Another day, another mass shooting in America. When, and how, will this end? In fact, will it ever end?
On Friday, a gunman identified as 20-year-old Adam Lanza killed 26 people, including 20 children between the ages 5 and 10, at a Connecticut elementary school. He is reported to have also killed his mother, a kindergarten teacher at the school, before committing suicide.
This comes after Jacob Roberts, a 22-year-old man, armed with a semiautomatic AR-15, carrying extra magazines and wearing a hockey mask walked into a shopping mall in Oregon filled with 10,000 people and began shooting. He killed two people, and then took his own life.
A visibly shaken President Barack Obama said after the shooting at the school, "As a country, we have been through this too many times." He continued, "We're going to have to come together and take meaningful action to prevent tragedies like this, regardless of the politics."

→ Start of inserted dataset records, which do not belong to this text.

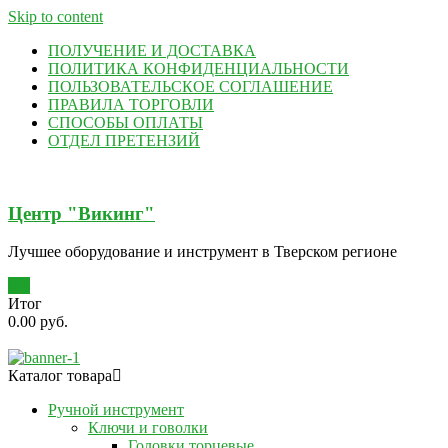
Skip to content
ПОЛУЧЕНИЕ И ДОСТАВКА
ПОЛИТИКА КОНФИДЕНЦИАЛЬНОСТИ
ПОЛЬЗОВАТЕЛЬСКОЕ СОГЛАШЕНИЕ
ПРАВИЛА ТОРГОВЛИ
СПОСОБЫ ОПЛАТЫ
ОТДЕЛ ПРЕТЕНЗИЙ
Центр "Викинг"
Лучшее оборудование и инструмент в Тверском регионе
0
Итог
0.00 руб.
Каталог товара
Ручной инструмент
Ключи и говолки
Головки торцевые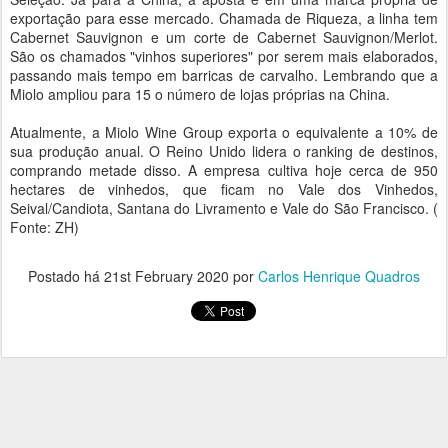
exportação para esse mercado. Chamada de Riqueza, a linha tem
Cabernet Sauvignon e um corte de Cabernet Sauvignon/Merlot.
São os chamados "vinhos superiores" por serem mais elaborados,
passando mais tempo em barricas de carvalho. Lembrando que a
Miolo ampliou para 15 o número de lojas próprias na China.
Atualmente, a Miolo Wine Group exporta o equivalente a 10% de
sua produção anual. O Reino Unido lidera o ranking de destinos,
comprando metade disso. A empresa cultiva hoje cerca de 950
hectares de vinhedos, que ficam no Vale dos Vinhedos,
Seival/Candiota, Santana do Livramento e Vale do São Francisco. (
Fonte: ZH)
Postado há
21st February 2020
por
Carlos Henrique Quadros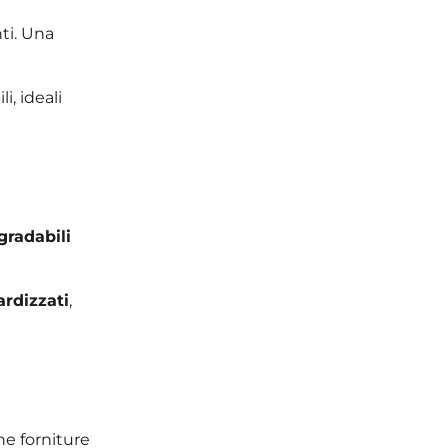
nti. Una
i, ideali
gradabili
rdizzati
,
e forniture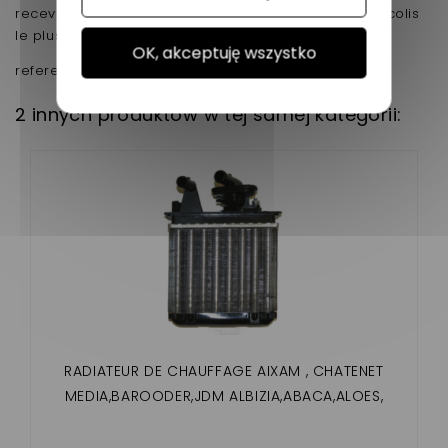
recevez le lendemain a votre domicile ou un relais colis
le plus proche.
OK, akceptuję wszystko
reference d'origine :1001957
2 innych produktów w tej samej kategorii:
RADIATEUR DE CHAUFFAGE AIXAM , CHATENET
MEDIA,BAROODER,JDM ALBIZIA,ABACA,ALOES,
ROXSY ,TITANE XHEOS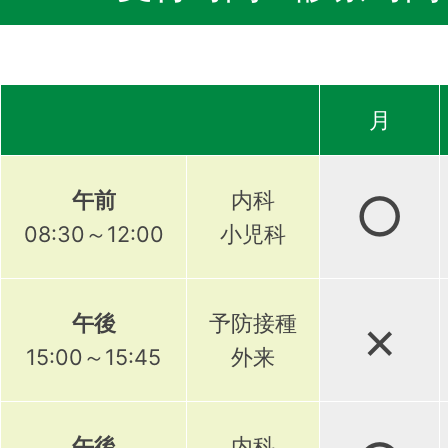
月
○
午前
内科
08:30～12:00
小児科
×
午後
予防接種
15:00～15:45
外来
午後
内科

I agree. I only hope that in coming days we flesh out what "meaningful action" means in policy terms? If not now, when? After the next shooting?
How many more deaths and mass shootings will it take for Washington to begin to lead the country in a deeper conversation about sensible gun controls? What will it take for our politicians to take firm and principled positions on gun policies and stand up to the gun lobby in this country? Surely this is a moment that calls all of us to reckoning.
In the vacuum of strong advocacy, too many Americans respond to tragedies like these in undesirable ways.
According to an August report from Bloomberg News, "background checks for gun purchases spiked 41 percent in Colorado after 12 people were killed inside a suburban Denver movie theater, according to state data."